• Aim: Starting at the line that contains "Target: right lung" and stopping after the line that contains "43L117 39H101L83 46L62", give those lines again with "compact JSON" swapped for "minified JSON" and nothing else changed. Omit the pictures from the answer.

____________

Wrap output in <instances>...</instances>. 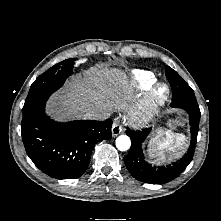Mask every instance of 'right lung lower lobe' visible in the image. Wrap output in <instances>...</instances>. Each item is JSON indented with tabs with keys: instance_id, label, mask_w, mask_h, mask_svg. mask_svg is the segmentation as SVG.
I'll use <instances>...</instances> for the list:
<instances>
[{
	"instance_id": "right-lung-lower-lobe-1",
	"label": "right lung lower lobe",
	"mask_w": 221,
	"mask_h": 221,
	"mask_svg": "<svg viewBox=\"0 0 221 221\" xmlns=\"http://www.w3.org/2000/svg\"><path fill=\"white\" fill-rule=\"evenodd\" d=\"M112 120L58 123L45 114V103L23 115L22 140L33 163L57 179L80 177L97 142L111 138Z\"/></svg>"
}]
</instances>
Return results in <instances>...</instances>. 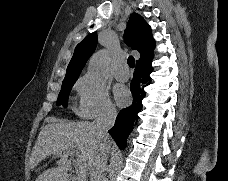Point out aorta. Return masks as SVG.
<instances>
[{"label":"aorta","mask_w":228,"mask_h":181,"mask_svg":"<svg viewBox=\"0 0 228 181\" xmlns=\"http://www.w3.org/2000/svg\"><path fill=\"white\" fill-rule=\"evenodd\" d=\"M109 62V53L107 50H100L93 54L88 65V74L96 79L101 80L105 74Z\"/></svg>","instance_id":"aorta-1"}]
</instances>
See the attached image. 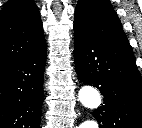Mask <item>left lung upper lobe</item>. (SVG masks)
<instances>
[{"label": "left lung upper lobe", "instance_id": "5c2ea615", "mask_svg": "<svg viewBox=\"0 0 142 128\" xmlns=\"http://www.w3.org/2000/svg\"><path fill=\"white\" fill-rule=\"evenodd\" d=\"M74 26L106 42L131 49L121 22L108 0H79Z\"/></svg>", "mask_w": 142, "mask_h": 128}]
</instances>
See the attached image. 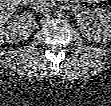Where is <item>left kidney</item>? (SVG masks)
I'll return each instance as SVG.
<instances>
[{
    "mask_svg": "<svg viewBox=\"0 0 111 106\" xmlns=\"http://www.w3.org/2000/svg\"><path fill=\"white\" fill-rule=\"evenodd\" d=\"M94 24L91 26L87 18H78L81 32L89 41L105 42L111 40V12L97 8L93 11Z\"/></svg>",
    "mask_w": 111,
    "mask_h": 106,
    "instance_id": "left-kidney-1",
    "label": "left kidney"
}]
</instances>
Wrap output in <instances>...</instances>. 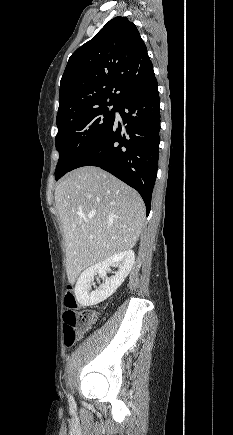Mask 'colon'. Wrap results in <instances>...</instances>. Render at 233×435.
Returning <instances> with one entry per match:
<instances>
[{
	"mask_svg": "<svg viewBox=\"0 0 233 435\" xmlns=\"http://www.w3.org/2000/svg\"><path fill=\"white\" fill-rule=\"evenodd\" d=\"M65 304L68 311L64 316L65 323V345L72 347L88 330L96 317L93 310L76 309L75 285L69 284L66 287Z\"/></svg>",
	"mask_w": 233,
	"mask_h": 435,
	"instance_id": "1",
	"label": "colon"
}]
</instances>
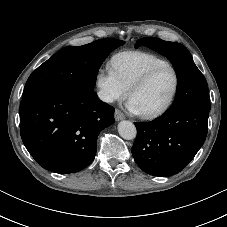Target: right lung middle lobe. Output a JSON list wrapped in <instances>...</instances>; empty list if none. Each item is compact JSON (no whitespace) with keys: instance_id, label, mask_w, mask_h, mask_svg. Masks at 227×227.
<instances>
[{"instance_id":"dd1d6c3e","label":"right lung middle lobe","mask_w":227,"mask_h":227,"mask_svg":"<svg viewBox=\"0 0 227 227\" xmlns=\"http://www.w3.org/2000/svg\"><path fill=\"white\" fill-rule=\"evenodd\" d=\"M124 43L117 39H101L83 46L62 48L30 75L23 98L52 89L93 91L102 62Z\"/></svg>"}]
</instances>
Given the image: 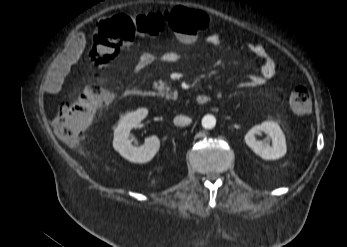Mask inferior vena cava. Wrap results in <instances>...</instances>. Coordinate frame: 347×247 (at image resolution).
<instances>
[{"mask_svg":"<svg viewBox=\"0 0 347 247\" xmlns=\"http://www.w3.org/2000/svg\"><path fill=\"white\" fill-rule=\"evenodd\" d=\"M176 126H187L191 123V119L184 115H178L173 120Z\"/></svg>","mask_w":347,"mask_h":247,"instance_id":"obj_1","label":"inferior vena cava"}]
</instances>
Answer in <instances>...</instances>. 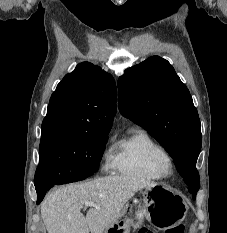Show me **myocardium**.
I'll list each match as a JSON object with an SVG mask.
<instances>
[{"instance_id": "f54148a6", "label": "myocardium", "mask_w": 227, "mask_h": 233, "mask_svg": "<svg viewBox=\"0 0 227 233\" xmlns=\"http://www.w3.org/2000/svg\"><path fill=\"white\" fill-rule=\"evenodd\" d=\"M156 167L163 177H170L175 171L174 160L167 153L157 159Z\"/></svg>"}]
</instances>
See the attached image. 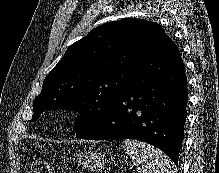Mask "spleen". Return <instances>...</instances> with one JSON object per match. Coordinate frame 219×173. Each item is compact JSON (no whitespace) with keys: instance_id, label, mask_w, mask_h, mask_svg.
Returning a JSON list of instances; mask_svg holds the SVG:
<instances>
[{"instance_id":"1","label":"spleen","mask_w":219,"mask_h":173,"mask_svg":"<svg viewBox=\"0 0 219 173\" xmlns=\"http://www.w3.org/2000/svg\"><path fill=\"white\" fill-rule=\"evenodd\" d=\"M123 146L137 166L138 173H175L174 164L157 148L133 139H126Z\"/></svg>"}]
</instances>
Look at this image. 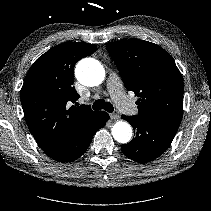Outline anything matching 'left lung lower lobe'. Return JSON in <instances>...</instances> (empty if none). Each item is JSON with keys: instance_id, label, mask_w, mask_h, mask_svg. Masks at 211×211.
<instances>
[{"instance_id": "left-lung-lower-lobe-1", "label": "left lung lower lobe", "mask_w": 211, "mask_h": 211, "mask_svg": "<svg viewBox=\"0 0 211 211\" xmlns=\"http://www.w3.org/2000/svg\"><path fill=\"white\" fill-rule=\"evenodd\" d=\"M128 121L135 132V138L121 146L128 158L147 163L162 155L170 146L180 122L143 119L138 116H121Z\"/></svg>"}]
</instances>
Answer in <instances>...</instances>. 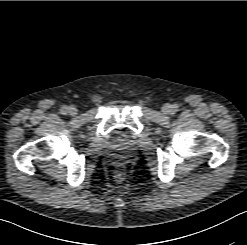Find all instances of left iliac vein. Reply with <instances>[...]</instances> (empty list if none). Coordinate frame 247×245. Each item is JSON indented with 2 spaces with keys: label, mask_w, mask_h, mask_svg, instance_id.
<instances>
[{
  "label": "left iliac vein",
  "mask_w": 247,
  "mask_h": 245,
  "mask_svg": "<svg viewBox=\"0 0 247 245\" xmlns=\"http://www.w3.org/2000/svg\"><path fill=\"white\" fill-rule=\"evenodd\" d=\"M172 111V106L170 105V104H164L163 106H162V112L164 113V114H170V112Z\"/></svg>",
  "instance_id": "left-iliac-vein-1"
}]
</instances>
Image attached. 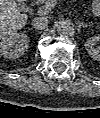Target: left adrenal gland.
Returning <instances> with one entry per match:
<instances>
[{
	"instance_id": "obj_1",
	"label": "left adrenal gland",
	"mask_w": 100,
	"mask_h": 118,
	"mask_svg": "<svg viewBox=\"0 0 100 118\" xmlns=\"http://www.w3.org/2000/svg\"><path fill=\"white\" fill-rule=\"evenodd\" d=\"M77 24H78V26H77V27H78V28H77L78 32L81 31V28H85V27H88V26H89L87 23H85V22H80V21H78Z\"/></svg>"
}]
</instances>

____________

• Solution:
Target: right lung middle lobe. Output a JSON list wrapped in <instances>...</instances>; empty list if none. Each item is minified JSON (no whitespace) with keys: instance_id, label, mask_w, mask_h, mask_svg. Masks at 227×227.
<instances>
[{"instance_id":"dd1d6c3e","label":"right lung middle lobe","mask_w":227,"mask_h":227,"mask_svg":"<svg viewBox=\"0 0 227 227\" xmlns=\"http://www.w3.org/2000/svg\"><path fill=\"white\" fill-rule=\"evenodd\" d=\"M124 43L117 39H101L83 46L62 48L30 75L23 98L52 89L93 91L102 62Z\"/></svg>"}]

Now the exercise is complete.